**Aim:**
Gather every line of the material below that contains the string "context", and copy each one out in full.

**Stored rows:**

-------

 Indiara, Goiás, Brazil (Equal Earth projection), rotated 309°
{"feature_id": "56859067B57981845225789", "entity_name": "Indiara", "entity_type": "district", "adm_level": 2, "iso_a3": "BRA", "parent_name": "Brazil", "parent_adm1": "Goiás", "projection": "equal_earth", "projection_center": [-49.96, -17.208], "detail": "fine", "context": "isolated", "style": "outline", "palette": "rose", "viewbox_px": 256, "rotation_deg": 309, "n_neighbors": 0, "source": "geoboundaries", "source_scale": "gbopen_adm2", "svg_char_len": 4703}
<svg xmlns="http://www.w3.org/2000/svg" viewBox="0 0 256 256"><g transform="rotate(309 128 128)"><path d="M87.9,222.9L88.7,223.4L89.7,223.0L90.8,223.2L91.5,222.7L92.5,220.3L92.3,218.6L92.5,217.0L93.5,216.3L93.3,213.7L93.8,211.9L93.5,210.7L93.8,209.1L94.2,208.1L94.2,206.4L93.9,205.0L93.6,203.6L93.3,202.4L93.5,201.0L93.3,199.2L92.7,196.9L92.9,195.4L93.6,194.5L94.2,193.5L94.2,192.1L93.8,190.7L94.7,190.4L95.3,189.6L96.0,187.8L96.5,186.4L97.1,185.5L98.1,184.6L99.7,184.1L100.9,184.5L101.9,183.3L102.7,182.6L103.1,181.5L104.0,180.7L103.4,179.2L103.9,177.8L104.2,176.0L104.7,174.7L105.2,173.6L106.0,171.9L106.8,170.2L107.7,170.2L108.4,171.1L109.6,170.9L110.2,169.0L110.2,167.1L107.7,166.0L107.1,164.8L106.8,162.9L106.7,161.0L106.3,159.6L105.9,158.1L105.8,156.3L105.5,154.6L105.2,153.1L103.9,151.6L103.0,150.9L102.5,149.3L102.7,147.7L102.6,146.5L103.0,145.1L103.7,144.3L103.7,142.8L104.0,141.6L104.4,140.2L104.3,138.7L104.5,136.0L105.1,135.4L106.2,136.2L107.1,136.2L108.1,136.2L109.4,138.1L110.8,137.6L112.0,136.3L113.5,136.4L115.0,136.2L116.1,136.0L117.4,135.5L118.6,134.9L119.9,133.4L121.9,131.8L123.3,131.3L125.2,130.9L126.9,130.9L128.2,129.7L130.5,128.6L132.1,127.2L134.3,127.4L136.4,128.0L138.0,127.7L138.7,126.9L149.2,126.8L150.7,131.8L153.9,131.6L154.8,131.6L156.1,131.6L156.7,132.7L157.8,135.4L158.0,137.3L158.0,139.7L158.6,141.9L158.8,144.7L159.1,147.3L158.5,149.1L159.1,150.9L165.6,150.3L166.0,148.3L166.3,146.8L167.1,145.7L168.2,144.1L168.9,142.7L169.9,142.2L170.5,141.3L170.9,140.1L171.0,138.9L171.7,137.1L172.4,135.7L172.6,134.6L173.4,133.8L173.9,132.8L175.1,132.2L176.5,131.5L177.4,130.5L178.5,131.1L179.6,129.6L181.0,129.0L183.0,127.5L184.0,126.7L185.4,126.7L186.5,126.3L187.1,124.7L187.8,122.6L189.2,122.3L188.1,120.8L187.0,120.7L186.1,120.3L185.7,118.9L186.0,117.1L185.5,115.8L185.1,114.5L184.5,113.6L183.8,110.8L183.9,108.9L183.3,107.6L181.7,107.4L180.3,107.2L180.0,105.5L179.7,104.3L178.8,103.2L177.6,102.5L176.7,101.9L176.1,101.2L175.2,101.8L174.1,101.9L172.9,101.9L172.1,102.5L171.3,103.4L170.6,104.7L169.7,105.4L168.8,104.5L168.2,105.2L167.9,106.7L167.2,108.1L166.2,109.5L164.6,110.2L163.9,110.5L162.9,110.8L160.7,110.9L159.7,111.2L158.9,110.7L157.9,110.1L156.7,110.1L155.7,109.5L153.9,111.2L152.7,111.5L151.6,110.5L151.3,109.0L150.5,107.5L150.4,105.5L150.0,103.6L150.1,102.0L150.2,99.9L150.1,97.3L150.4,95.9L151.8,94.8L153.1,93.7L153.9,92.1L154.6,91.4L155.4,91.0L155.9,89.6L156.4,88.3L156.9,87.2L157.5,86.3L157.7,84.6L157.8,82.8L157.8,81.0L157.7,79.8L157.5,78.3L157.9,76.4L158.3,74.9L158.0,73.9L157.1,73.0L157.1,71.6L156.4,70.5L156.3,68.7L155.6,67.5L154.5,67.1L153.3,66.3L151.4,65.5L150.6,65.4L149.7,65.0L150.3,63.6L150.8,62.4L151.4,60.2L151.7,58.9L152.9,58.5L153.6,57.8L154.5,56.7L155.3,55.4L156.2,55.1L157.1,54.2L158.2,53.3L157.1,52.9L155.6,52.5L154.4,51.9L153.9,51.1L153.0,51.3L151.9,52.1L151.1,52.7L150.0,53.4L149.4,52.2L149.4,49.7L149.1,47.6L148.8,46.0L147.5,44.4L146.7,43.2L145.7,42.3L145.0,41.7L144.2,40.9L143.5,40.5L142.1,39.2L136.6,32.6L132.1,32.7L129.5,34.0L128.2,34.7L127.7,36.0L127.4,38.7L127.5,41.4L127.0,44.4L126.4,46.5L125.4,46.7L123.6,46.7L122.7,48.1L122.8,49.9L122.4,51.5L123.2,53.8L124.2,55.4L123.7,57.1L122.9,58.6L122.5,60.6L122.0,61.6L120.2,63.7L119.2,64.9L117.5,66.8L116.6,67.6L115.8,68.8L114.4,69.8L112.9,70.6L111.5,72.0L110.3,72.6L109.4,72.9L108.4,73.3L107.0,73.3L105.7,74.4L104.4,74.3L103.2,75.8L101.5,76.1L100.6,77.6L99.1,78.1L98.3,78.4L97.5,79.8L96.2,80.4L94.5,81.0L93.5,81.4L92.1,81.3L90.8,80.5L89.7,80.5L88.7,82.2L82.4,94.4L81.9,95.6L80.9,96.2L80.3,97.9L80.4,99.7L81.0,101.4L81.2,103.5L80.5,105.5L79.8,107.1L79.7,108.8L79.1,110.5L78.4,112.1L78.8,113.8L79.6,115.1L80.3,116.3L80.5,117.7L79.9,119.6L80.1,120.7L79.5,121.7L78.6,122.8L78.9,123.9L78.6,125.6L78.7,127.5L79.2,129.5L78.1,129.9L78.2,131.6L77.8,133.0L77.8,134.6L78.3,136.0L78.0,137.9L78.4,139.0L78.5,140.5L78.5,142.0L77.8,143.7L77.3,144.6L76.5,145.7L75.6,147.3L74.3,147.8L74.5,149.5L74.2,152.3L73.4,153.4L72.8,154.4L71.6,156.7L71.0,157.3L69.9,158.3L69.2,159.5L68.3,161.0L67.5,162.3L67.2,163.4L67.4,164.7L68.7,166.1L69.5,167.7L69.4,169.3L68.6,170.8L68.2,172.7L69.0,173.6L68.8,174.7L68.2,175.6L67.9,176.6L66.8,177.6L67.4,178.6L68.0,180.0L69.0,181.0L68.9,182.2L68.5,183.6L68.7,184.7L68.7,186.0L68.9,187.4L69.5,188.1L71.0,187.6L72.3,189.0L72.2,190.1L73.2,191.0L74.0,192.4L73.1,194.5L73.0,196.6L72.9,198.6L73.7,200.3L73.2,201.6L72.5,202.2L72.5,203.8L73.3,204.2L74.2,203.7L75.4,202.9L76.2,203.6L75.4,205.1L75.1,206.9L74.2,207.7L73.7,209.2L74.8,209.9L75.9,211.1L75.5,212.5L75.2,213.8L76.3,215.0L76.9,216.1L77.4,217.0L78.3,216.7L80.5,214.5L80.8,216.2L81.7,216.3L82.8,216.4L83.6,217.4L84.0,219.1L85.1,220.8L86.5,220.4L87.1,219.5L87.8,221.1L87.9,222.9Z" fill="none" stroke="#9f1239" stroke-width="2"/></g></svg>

-------

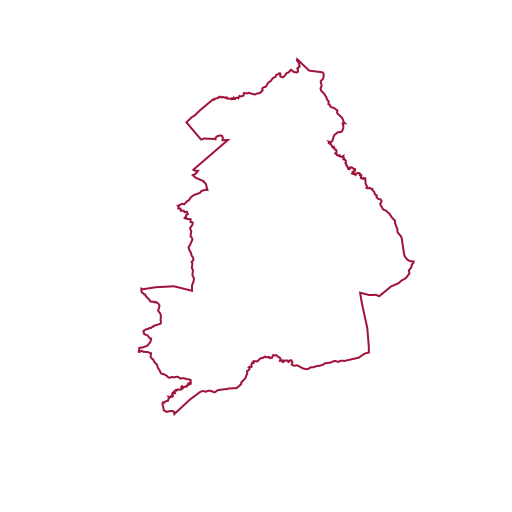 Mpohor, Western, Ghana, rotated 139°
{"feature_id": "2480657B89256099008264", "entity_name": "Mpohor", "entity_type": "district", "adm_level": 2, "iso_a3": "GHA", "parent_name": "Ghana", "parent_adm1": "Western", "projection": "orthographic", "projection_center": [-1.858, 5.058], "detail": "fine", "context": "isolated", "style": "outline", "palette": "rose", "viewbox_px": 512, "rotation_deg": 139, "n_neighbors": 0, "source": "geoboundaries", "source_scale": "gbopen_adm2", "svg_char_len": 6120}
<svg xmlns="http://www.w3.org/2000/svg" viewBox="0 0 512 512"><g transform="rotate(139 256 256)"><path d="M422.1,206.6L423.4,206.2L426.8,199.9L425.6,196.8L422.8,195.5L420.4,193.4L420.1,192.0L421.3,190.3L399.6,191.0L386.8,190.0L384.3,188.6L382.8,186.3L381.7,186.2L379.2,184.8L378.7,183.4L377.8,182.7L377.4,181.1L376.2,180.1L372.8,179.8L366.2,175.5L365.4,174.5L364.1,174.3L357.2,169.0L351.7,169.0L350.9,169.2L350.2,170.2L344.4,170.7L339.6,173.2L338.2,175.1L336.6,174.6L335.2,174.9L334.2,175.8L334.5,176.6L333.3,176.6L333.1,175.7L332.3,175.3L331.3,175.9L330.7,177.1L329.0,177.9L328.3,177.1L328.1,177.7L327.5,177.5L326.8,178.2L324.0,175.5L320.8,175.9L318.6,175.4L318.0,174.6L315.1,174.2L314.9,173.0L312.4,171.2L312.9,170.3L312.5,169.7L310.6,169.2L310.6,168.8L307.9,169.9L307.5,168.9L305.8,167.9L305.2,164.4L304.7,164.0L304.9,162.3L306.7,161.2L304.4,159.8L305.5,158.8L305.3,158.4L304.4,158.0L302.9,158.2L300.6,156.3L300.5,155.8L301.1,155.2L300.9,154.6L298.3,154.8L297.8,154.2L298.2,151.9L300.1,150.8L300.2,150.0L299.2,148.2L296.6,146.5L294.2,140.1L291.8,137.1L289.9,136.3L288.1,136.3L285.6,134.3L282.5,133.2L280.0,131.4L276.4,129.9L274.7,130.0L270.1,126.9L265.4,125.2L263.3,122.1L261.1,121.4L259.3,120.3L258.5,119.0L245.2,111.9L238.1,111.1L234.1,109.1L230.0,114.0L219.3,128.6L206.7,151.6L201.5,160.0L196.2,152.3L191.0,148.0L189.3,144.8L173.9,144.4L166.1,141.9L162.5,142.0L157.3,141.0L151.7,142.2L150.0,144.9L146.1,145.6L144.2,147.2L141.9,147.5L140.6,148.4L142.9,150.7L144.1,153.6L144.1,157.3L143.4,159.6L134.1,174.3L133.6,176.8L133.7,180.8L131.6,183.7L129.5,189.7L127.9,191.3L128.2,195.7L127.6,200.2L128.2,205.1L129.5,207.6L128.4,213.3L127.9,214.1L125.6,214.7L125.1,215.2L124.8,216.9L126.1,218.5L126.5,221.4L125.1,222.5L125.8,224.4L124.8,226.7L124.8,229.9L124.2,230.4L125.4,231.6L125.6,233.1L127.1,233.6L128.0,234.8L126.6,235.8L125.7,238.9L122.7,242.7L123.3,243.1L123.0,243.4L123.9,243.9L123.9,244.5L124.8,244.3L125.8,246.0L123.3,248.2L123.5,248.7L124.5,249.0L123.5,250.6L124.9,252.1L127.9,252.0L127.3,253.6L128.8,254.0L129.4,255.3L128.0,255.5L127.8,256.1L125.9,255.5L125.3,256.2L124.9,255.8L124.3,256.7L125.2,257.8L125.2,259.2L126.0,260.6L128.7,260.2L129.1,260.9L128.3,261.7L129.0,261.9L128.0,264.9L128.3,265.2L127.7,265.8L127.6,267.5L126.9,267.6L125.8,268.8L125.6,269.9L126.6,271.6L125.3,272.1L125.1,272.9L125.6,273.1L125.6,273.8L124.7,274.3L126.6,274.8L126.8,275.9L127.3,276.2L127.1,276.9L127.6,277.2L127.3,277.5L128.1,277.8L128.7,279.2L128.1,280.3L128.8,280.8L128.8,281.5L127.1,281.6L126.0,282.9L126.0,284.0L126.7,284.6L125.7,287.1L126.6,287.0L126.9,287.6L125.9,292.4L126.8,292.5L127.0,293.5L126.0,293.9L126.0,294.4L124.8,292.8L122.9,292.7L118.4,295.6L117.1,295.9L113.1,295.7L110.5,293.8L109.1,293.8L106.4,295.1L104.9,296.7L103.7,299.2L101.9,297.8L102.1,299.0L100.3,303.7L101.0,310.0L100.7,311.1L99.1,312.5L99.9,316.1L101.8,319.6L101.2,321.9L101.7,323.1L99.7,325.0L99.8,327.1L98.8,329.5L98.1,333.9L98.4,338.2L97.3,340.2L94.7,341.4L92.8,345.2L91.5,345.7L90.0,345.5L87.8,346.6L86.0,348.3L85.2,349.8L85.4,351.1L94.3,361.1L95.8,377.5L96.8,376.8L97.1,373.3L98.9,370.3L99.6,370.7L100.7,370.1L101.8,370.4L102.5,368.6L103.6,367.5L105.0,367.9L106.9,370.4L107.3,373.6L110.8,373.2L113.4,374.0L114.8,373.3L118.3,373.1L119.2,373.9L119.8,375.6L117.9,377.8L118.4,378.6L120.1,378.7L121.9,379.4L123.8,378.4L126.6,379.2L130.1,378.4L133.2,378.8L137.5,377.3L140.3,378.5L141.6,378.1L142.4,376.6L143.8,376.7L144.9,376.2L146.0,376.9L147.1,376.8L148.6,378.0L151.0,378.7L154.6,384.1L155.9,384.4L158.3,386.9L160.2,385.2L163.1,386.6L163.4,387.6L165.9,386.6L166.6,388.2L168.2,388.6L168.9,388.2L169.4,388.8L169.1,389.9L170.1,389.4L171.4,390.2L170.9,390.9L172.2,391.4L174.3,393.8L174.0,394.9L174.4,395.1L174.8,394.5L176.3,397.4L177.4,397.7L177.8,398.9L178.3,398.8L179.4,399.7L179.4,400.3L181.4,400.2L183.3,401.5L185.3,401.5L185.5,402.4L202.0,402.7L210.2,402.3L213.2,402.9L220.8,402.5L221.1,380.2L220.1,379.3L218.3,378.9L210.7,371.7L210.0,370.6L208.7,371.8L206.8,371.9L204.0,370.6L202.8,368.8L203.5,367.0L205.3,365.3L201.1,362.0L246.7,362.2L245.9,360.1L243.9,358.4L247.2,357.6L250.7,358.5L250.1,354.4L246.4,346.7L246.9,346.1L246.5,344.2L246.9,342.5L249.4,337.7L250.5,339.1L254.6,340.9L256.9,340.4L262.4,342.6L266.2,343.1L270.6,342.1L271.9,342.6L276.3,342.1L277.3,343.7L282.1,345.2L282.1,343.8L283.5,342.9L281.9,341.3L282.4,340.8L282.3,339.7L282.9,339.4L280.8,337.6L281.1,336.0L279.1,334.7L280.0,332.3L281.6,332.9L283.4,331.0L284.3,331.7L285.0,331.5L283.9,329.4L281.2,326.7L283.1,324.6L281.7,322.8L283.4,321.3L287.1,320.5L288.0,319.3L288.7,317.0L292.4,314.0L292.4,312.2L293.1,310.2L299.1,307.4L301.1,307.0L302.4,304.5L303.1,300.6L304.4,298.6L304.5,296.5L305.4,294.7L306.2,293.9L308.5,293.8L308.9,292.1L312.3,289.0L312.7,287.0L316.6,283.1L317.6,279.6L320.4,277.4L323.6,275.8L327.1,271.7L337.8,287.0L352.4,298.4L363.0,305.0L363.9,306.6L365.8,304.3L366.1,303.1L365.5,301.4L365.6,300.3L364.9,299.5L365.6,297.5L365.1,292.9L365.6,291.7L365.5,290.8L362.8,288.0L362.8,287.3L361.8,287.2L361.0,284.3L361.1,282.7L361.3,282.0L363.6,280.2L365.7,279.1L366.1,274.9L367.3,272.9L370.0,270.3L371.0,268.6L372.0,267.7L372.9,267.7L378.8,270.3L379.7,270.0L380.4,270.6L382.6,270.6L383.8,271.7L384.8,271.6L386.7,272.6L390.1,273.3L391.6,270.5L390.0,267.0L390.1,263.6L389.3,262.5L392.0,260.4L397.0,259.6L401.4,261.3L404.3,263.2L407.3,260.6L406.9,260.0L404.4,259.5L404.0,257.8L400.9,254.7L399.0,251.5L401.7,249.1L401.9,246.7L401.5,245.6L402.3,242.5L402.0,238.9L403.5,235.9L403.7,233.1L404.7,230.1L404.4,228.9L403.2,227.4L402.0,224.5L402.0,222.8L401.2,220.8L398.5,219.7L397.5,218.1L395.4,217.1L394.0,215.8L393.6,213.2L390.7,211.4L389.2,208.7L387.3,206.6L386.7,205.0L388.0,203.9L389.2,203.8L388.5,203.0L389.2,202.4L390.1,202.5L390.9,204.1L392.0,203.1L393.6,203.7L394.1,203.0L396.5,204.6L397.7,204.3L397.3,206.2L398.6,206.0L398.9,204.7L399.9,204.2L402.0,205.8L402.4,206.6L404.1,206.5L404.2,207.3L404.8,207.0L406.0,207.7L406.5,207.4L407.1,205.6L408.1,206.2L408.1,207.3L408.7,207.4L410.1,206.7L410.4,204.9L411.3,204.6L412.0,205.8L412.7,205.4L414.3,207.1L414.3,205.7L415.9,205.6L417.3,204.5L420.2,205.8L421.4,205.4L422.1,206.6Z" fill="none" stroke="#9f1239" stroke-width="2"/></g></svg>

-------

**Response for this exercise:**
{"feature_id": "56859067B57981845225789", "entity_name": "Indiara", "entity_type": "district", "adm_level": 2, "iso_a3": "BRA", "parent_name": "Brazil", "parent_adm1": "Goiás", "projection": "equal_earth", "projection_center": [-49.96, -17.208], "detail": "fine", "context": "isolated", "style": "outline", "palette": "rose", "viewbox_px": 256, "rotation_deg": 309, "n_neighbors": 0, "source": "geoboundaries", "source_scale": "gbopen_adm2", "svg_char_len": 4703}
{"feature_id": "2480657B89256099008264", "entity_name": "Mpohor", "entity_type": "district", "adm_level": 2, "iso_a3": "GHA", "parent_name": "Ghana", "parent_adm1": "Western", "projection": "orthographic", "projection_center": [-1.858, 5.058], "detail": "fine", "context": "isolated", "style": "outline", "palette": "rose", "viewbox_px": 512, "rotation_deg": 139, "n_neighbors": 0, "source": "geoboundaries", "source_scale": "gbopen_adm2", "svg_char_len": 6120}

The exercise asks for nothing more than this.